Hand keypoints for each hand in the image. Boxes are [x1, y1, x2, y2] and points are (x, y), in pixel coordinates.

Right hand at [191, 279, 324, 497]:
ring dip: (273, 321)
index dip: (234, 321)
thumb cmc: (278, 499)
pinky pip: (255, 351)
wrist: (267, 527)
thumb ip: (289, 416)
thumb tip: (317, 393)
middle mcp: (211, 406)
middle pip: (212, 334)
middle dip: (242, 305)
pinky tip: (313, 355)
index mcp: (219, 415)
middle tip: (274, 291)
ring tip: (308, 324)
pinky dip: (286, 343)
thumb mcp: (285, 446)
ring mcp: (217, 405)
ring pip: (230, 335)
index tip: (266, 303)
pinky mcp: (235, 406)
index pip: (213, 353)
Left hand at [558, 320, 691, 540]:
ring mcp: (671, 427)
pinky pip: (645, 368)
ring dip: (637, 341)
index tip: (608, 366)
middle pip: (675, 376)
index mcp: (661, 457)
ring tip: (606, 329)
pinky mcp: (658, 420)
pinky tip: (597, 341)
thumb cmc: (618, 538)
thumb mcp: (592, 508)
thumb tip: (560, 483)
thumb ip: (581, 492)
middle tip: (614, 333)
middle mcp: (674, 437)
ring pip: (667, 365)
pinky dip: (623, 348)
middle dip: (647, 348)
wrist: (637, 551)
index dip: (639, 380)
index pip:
• • • •
PROBLEM DESCRIPTION:
Would you please repeat, exactly as written, the lines from the one containing "thumb mcp: (592, 508)" through the end of the listing above, including both, and only those?

SOLUTION TO THIS TASK:
thumb mcp: (592, 508)
thumb tip: (560, 483)
thumb ip: (581, 492)
middle tip: (614, 333)
middle mcp: (674, 437)
ring pip: (667, 365)
pinky dip: (623, 348)
middle dip: (647, 348)
wrist: (637, 551)
index dip: (639, 380)
index pip:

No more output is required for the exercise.